Então, diretamente ao sul do Canal de Suez, onde o Mar Vermelho entra no Mar Arábico, você tem um ponto de estrangulamento geoestratégico crucial conhecido como Estreito de Bab al-Mandab, bem na costa do Iêmen. E lá, mais de 6 milhões de barris de petróleo passam todos os dias.

Historicamente, os Estados Unidos têm tentado dominar essa região para manter o controle não apenas do fornecimento de energia, mas também para garantir essas rotas de comércio global sobre as quais todo o sistema econômico neoliberal globalizado é construído.

E à medida que a influência dos EUA na região enfraqueceu em um mundo cada vez mais multipolar, Israel se tornou cada vez mais importante para os Estados Unidos tentarem manter o controle.

Podemos ver isso claramente nas discussões sobre os preços do petróleo por meio da OPEP, a Organização dos Países Exportadores de Petróleo, que foi essencialmente expandida e agora é conhecida como OPEP+ para incluir a Rússia.

Agora, a Arábia Saudita e o arqui-inimigo de Washington, a Rússia, desempenham um papel fundamental na determinação dos preços globais do petróleo.

######

DESAFIO A
Escreva todos os países citados pelo nome no trecho sobre o petróleo.

[Entradas de regiões rotuladas]

######

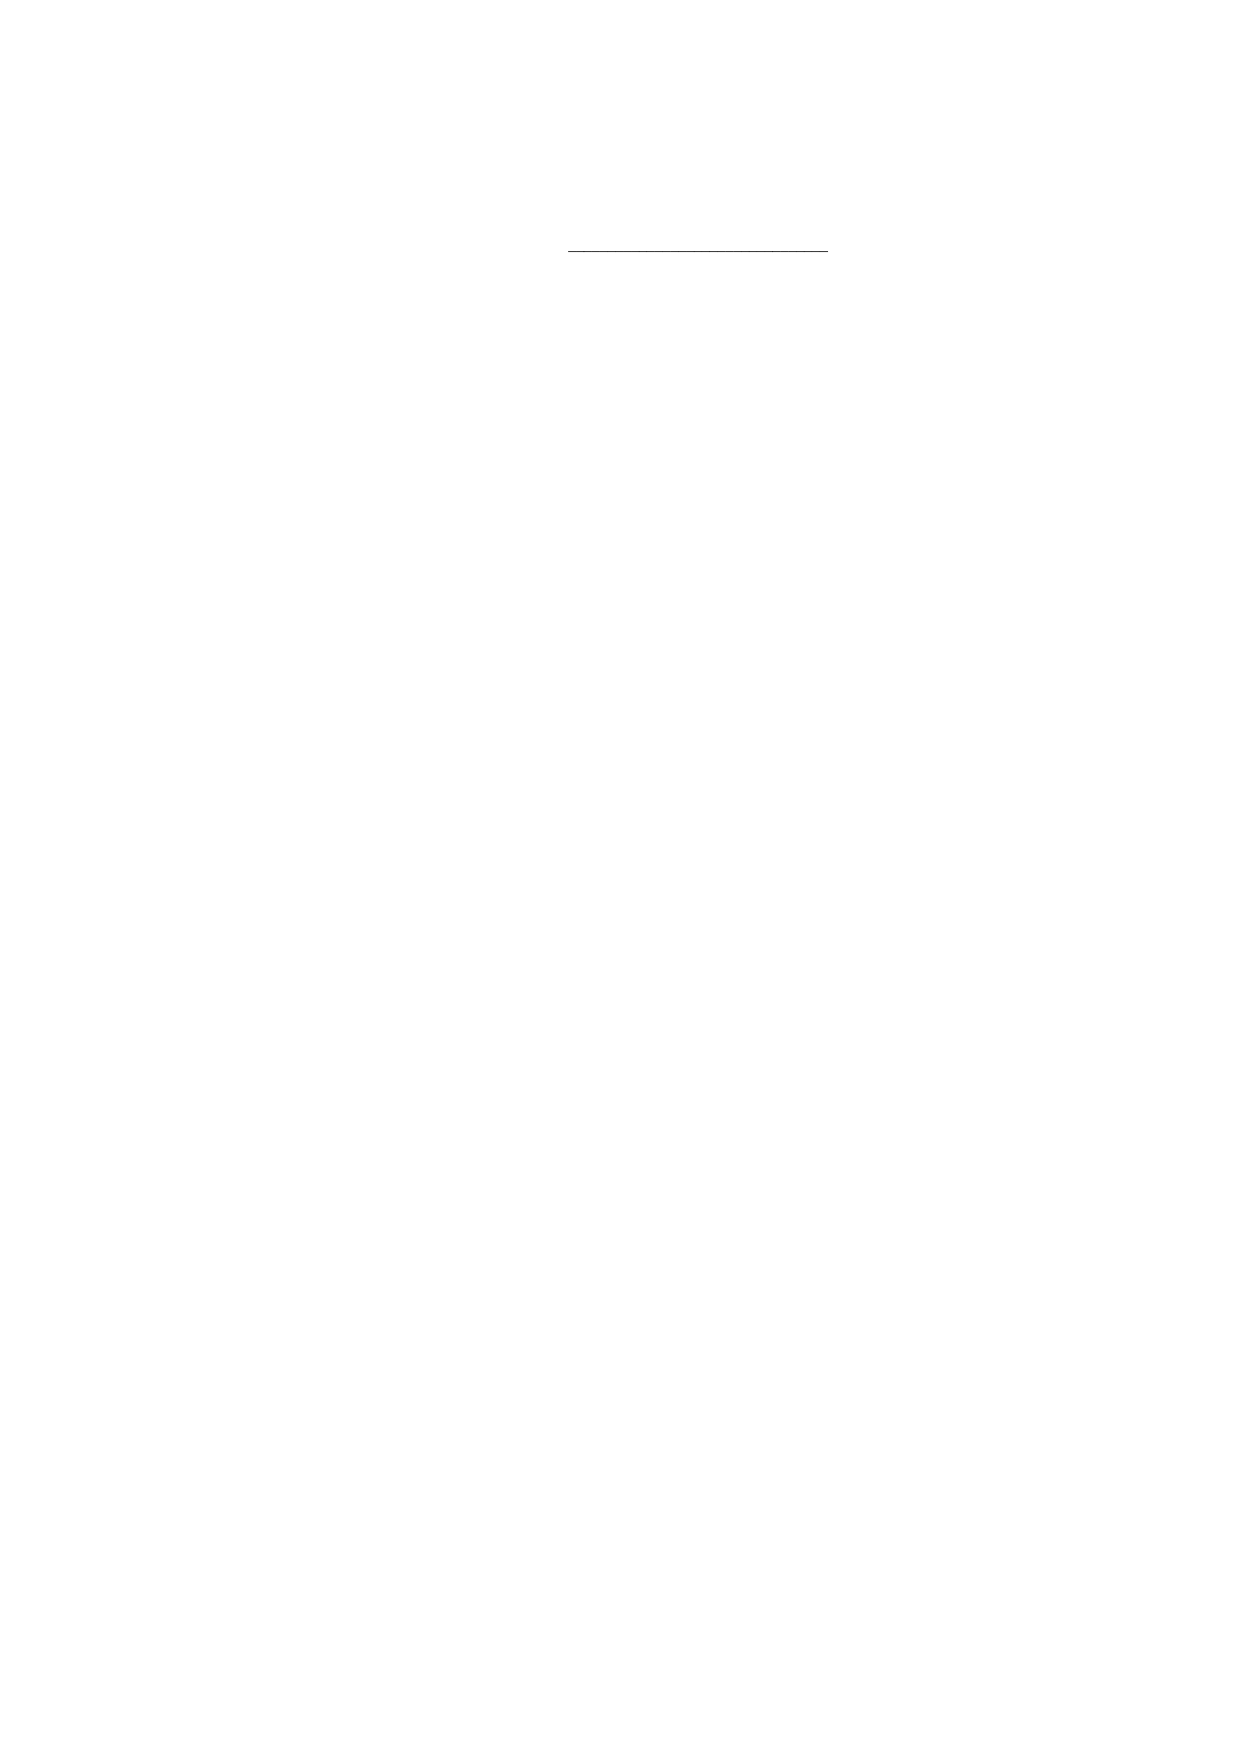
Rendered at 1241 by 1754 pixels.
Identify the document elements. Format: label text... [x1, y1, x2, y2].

text _________________________________ [215, 235, 1181, 264]
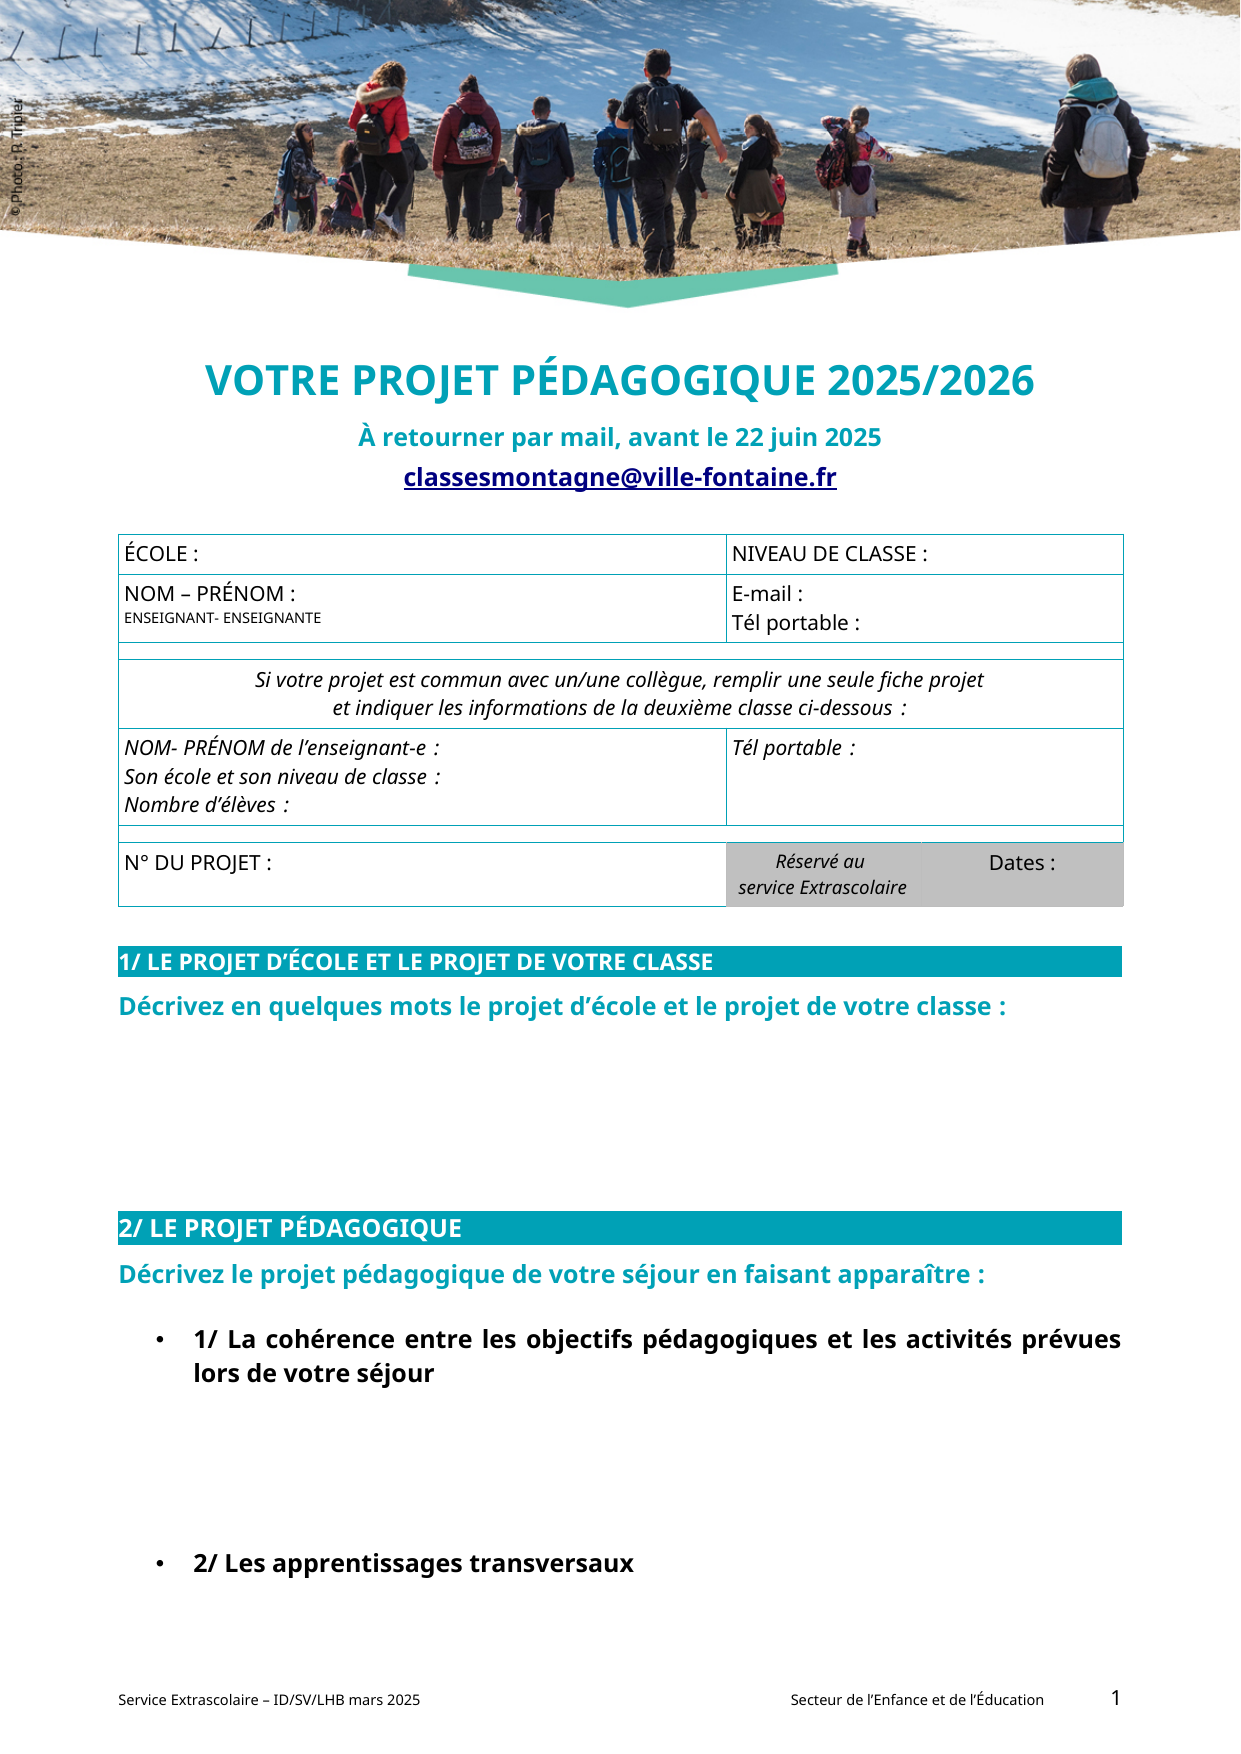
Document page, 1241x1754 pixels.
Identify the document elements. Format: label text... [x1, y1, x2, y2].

table_cell Dates : [922, 843, 1123, 906]
text VOTRE PROJET PÉDAGOGIQUE 2025/2026 [118, 351, 1122, 408]
picture [0, 0, 1241, 313]
text 1/ LE PROJET D’ÉCOLE ET LE PROJET DE VOTRE CLASSE [118, 946, 1122, 977]
table_cell Si votre projet est commun avec un/une collègue, remplir une seule fiche projet et indiquer les informations de la deuxième classe ci-dessous : [119, 660, 1123, 728]
table_cell E-mail : Tél portable : [727, 575, 1123, 642]
table_cell NOM- PRÉNOM de l’enseignant-e : Son école et son niveau de classe : Nombre d’élèves : [119, 729, 726, 824]
table_cell [119, 643, 1123, 659]
text Décrivez en quelques mots le projet d’école et le projet de votre classe : [118, 989, 1122, 1023]
list 2/ Les apprentissages transversaux [156, 1546, 1122, 1580]
table_cell NOM – PRÉNOM : ENSEIGNANT- ENSEIGNANTE [119, 575, 726, 642]
table_cell Tél portable : [727, 729, 1123, 824]
text À retourner par mail, avant le 22 juin 2025 [118, 419, 1122, 453]
list 1/ La cohérence entre les objectifs pédagogiques et les activités prévues lors de votre séjour [156, 1322, 1122, 1390]
table_cell N° DU PROJET : [119, 843, 726, 906]
table_header NIVEAU DE CLASSE : [727, 535, 1123, 573]
text Décrivez le projet pédagogique de votre séjour en faisant apparaître : [118, 1256, 1122, 1291]
table_header ÉCOLE : [119, 535, 726, 573]
text classesmontagne@ville-fontaine.fr [118, 459, 1122, 493]
table_cell [119, 826, 1123, 842]
text 2/ LE PROJET PÉDAGOGIQUE [118, 1211, 1122, 1245]
table_cell Réservé au service Extrascolaire [727, 843, 921, 906]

######

DESAFIO B
Devolva, sem mudar nada, as linhas da listagem desde a que traz "Document page, 1241x1754 pixels." até a que traz "table_cell Si votre", incluindo as duas.

RESPOSTA COMPLETA A
Iêmen, Estados Unidos, Israel, Arábia Saudita e Rússia.

RESPOSTA COMPLETA B
Document page, 1241x1754 pixels.
Identify the document elements. Format: label text... [x1, y1, x2, y2].

table_cell Dates : [922, 843, 1123, 906]
text VOTRE PROJET PÉDAGOGIQUE 2025/2026 [118, 351, 1122, 408]
picture [0, 0, 1241, 313]
text 1/ LE PROJET D’ÉCOLE ET LE PROJET DE VOTRE CLASSE [118, 946, 1122, 977]
table_cell Si votre projet est commun avec un/une collègue, remplir une seule fiche projet et indiquer les informations de la deuxième classe ci-dessous : [119, 660, 1123, 728]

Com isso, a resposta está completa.